Жду немедленного ответа о твоем здоровье, самочувствии.
Остро тревожусь за тебя. Если не ответишь сразу — буду телеграфировать.
Сейчас же пиши о себе.
Лучше всего дай телеграмму: как здоровье.
Адрес мой: Ст. Кривандино Ленинской Ж. Д., пансионат Саматиха. Отвечай, сообщи о себе в тот же день.

Да, действительно, Литфонд не только оплатил обе путевки в Саматиху, но и всячески озаботился тем, чтобы Мандельштаму были «созданы условия» для отдыха (кто-то из Союза несколько раз звонил главному врачу, справлялся, как и что). Всё шло, пишет Надежда Яковлевна, как по маслу, без неувязок: и розвальни с овчинами на станции, и отдельная палата в общем доме, а затем, в апреле, — и вовсе изолированная изба-читальня, и лыжные прогулки, и предупредительный главврач. Правда, в город съездить почему-то никак не удавалось, и Мандельштам даже однажды спросил: «А мы, часом, не попались в ловушку?» Спросил и тут же забыл, вернее, прогнал эту малоприятную догадку, благо под рукой были и Данте, и Хлебников, и Пушкин (однотомник под редакцией Томашевского), и даже Шевченко.

Поговорить и правда было не с кем: отдыхающие были поглощены флиртом, один только затейник поначалу приставал к Мандельштаму с карикатурными идеями насчет вечера стихов Мандельштама, — поэтому молодая барышня с «пятилетней судимостью», да еще «знакомая Каверина и Тынянова», легко втерлась к нему в доверие.
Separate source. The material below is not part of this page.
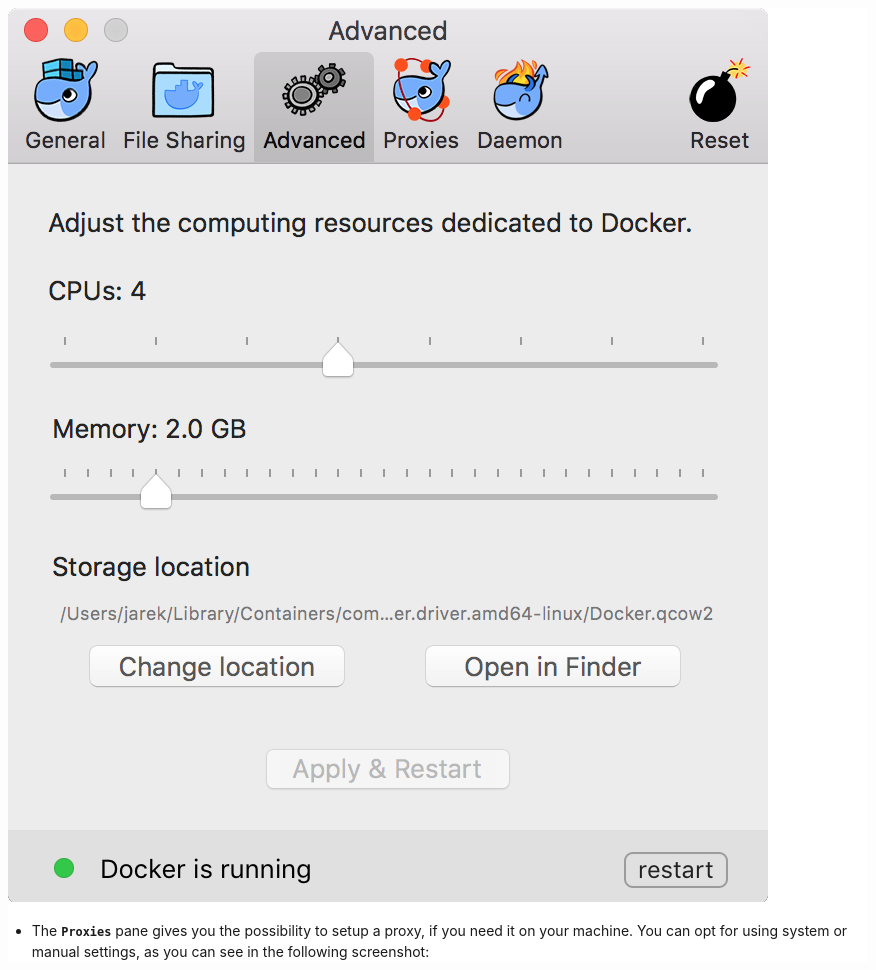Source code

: ![](./images/aHR0cHM6Ly9zdGF0aWMucGFja3QtY2RuLmNvbS9wcm9kdWN0cy85NzgxNzg2NDY4MzkwL2dyYXBoaWNzL2I5MjE0YzBhLTVjZjMtNDZiMi1iZjk4LTUzYTZlNTNjYzJlMQ==.png)

*   The **`Proxies`** pane gives you the possibility to setup a proxy, if you need it on your machine. You can opt for using system or manual settings, as you can see in the following screenshot:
Со временем стало ясно, что барышня, неожиданно уехавшая накануне Первомая, была «шпичкой» и находилась тут в служебной командировке; впрочем, и главврачу просто было велено Мандельштама не выпускать.

Итак, западня? Кошки–мышки?

Малоприятная догадка, кажется, подтверждалась…

И всё же Мандельштама не унывал: «Не всё ли равно? Ведь я им теперь не нужен. Это уже всё прошлое…»

Увы, он ошибался: Саматиха и была западней…

2 мая 1938 года, в Саматихе, Мандельштама арестовали.

Надежду Яковлевну продержали еще несколько дней в Саматихе, а 5 мая отпустили.